For most books, the reader starts at the first page and reads to the end of the story, and children see the Bible just like any other book.
Children’s Ministry Consultant with the Youth and Children’s Ministry Unit Mr Paul Yarrow says that we should discourage children from starting at Genesis and reading all the way to Revelation.
“Most adults read the Bible more like a magazine, reading a few pages here and jumping over and reading some more elsewhere, and we need to explain to children that the Bible is a collection of books written in many different styles by different people over a long period of time,” said Mr Yarrow.
“The Bible is a difficult book for children to read because of symbolic language and imagery. It is really a book for adults and we even struggle to understand at times.”

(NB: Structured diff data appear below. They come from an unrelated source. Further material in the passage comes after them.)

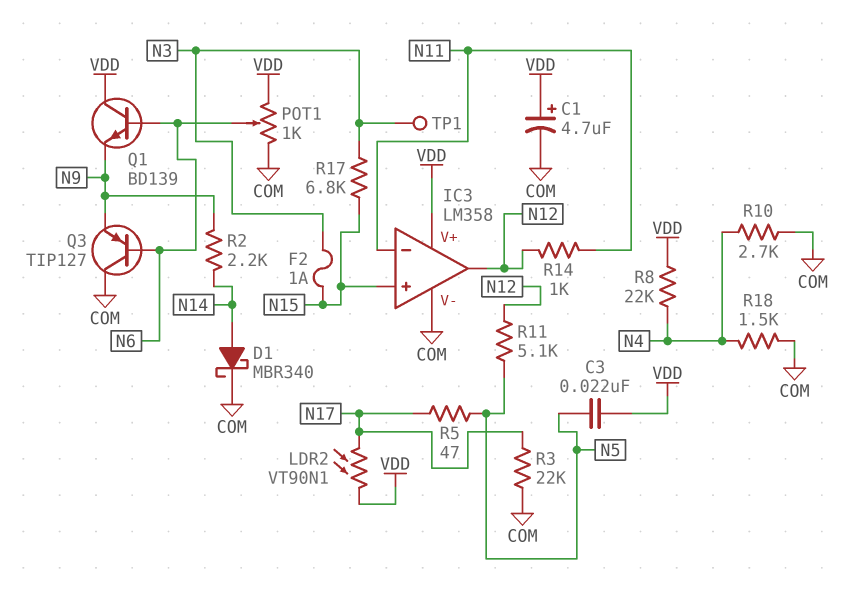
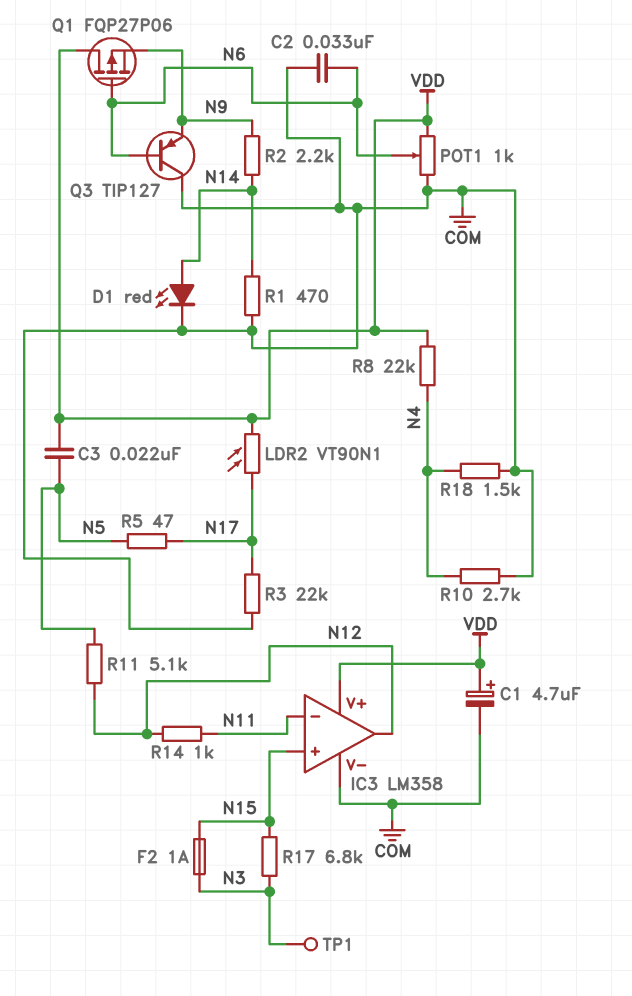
C2: none -> 33nF (COM, N6)
D1: schottky MBR340 (A N14, K COM) -> LED red (A N14, K COM)
Q1: NPN BD139 (B N6, C VDD, E N9) -> PMOS FQP27P06 (G N6, D VDD, S N9)
R1: none -> 470 (COM, N14)

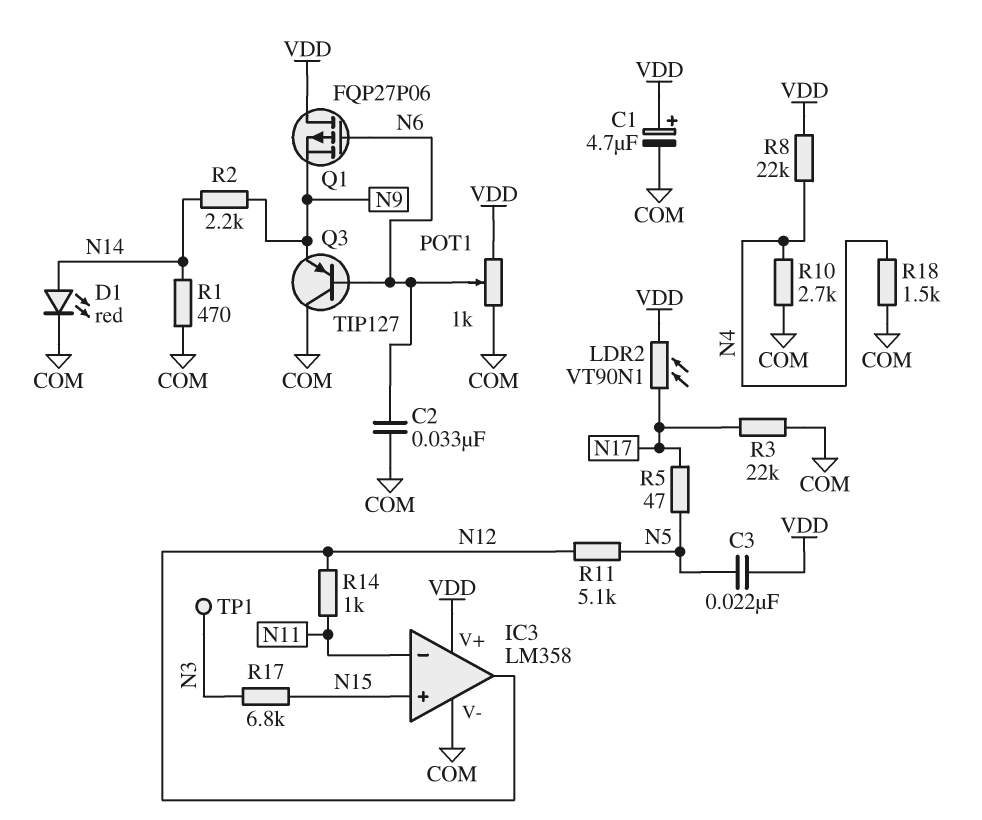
F2: 1A (N3, N15) -> none

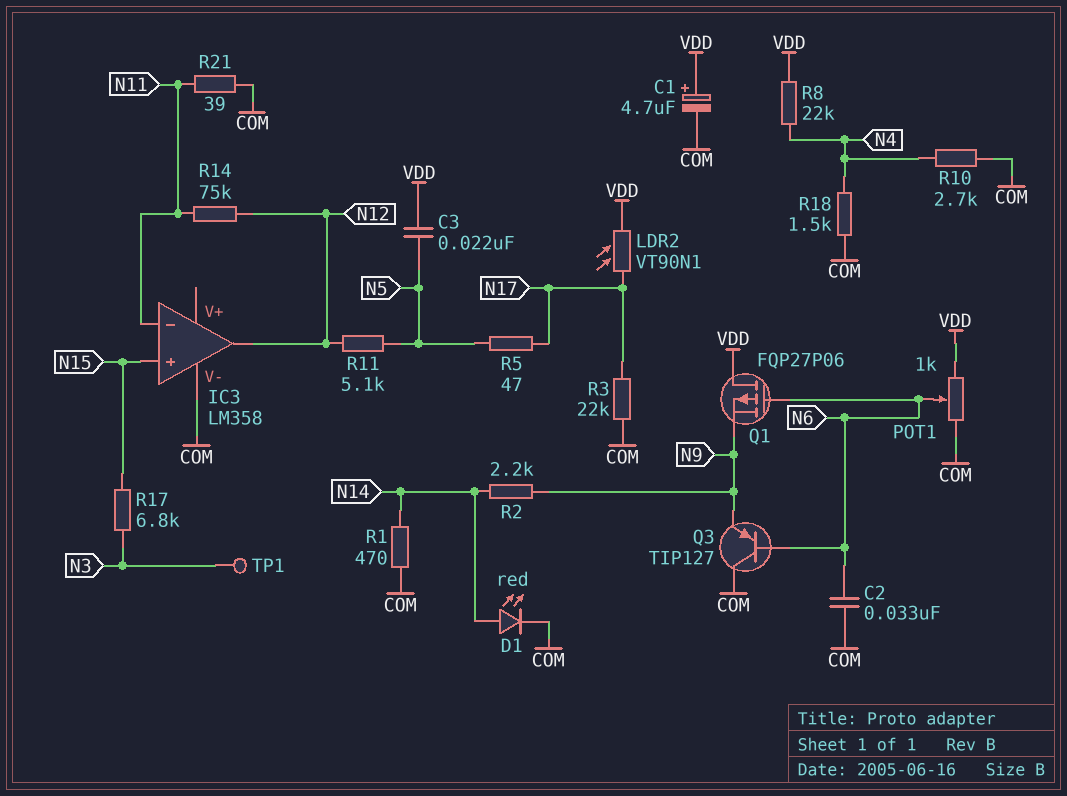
IC3 pin V+: VDD -> none
R14: 1k (N11, N12) -> 75k (N11, N12)
R21: none -> 39 (COM, N11)

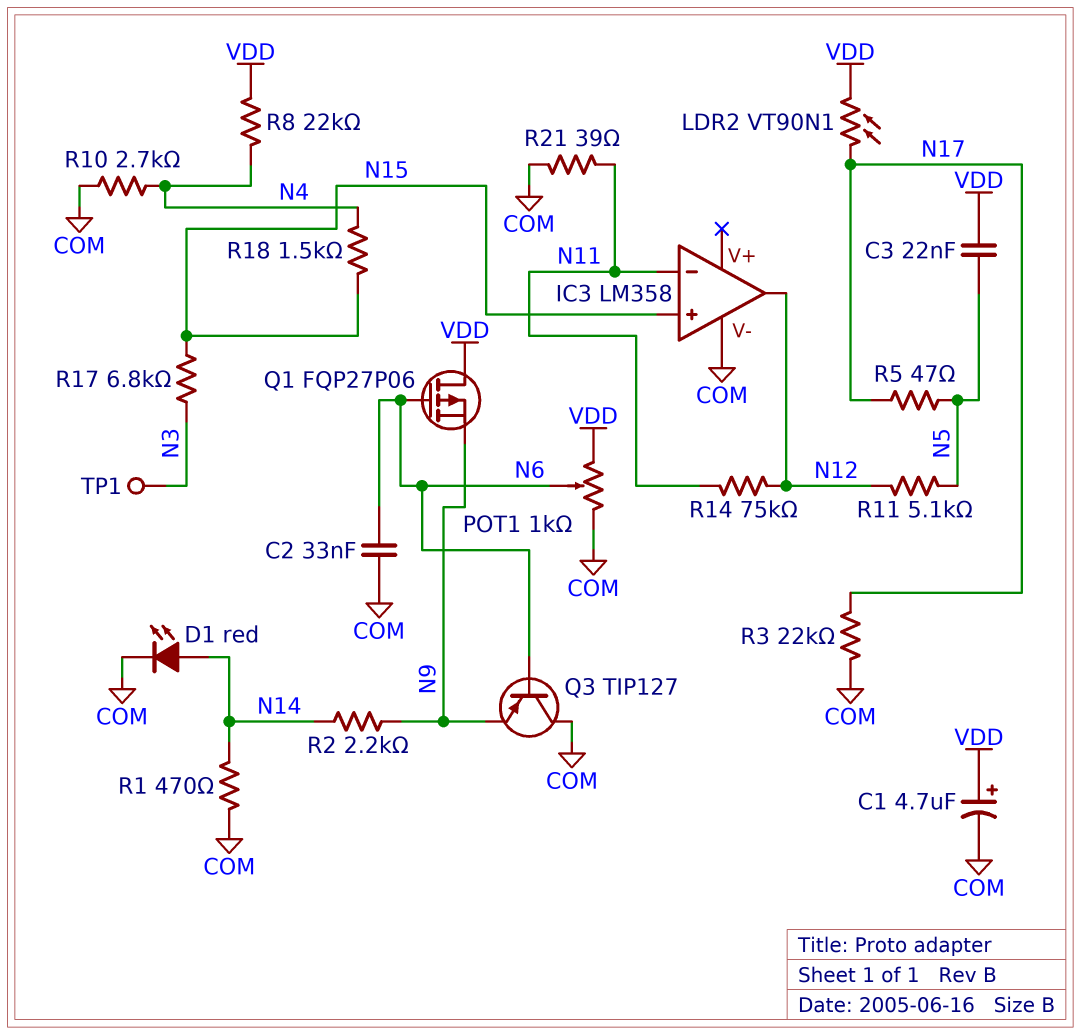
R18: 1.5k (COM, N4) -> 1.5k (N4, N15)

Mr Yarrow explained that, although the reader needs to be able to think abstractly in order to understand the parables, young children can still enjoy these and will often get a different meaning from stories than adults will.
“Trying to understand the Bible in 2005 is not easy because the experiences of the people in the Bible are so far removed from life today,” said Mr Yarrow.
“Few children could understand the life of a first century shepherd or fisherman and the Bible doesn’t even mention television, cars or the internet.”
Mr Yarrow believes that even contemporary Bibles are difficult for children to understand and that, even though the Bible may have an appealing cover and be an exciting gift to receive, reading it is a whole different matter.
“We wouldn’t dream of giving most children a copy of War and Peace to read because it’s a large book filled with small print and has no pictures.”
Despite the difficulties Mr Yarrow firmly believes that God speaks to children through the scriptures as much as to anyone else.
“While children can read the Bible, we need to be aware of the difficulties and teach them some basic skills for engaging with the scriptures.”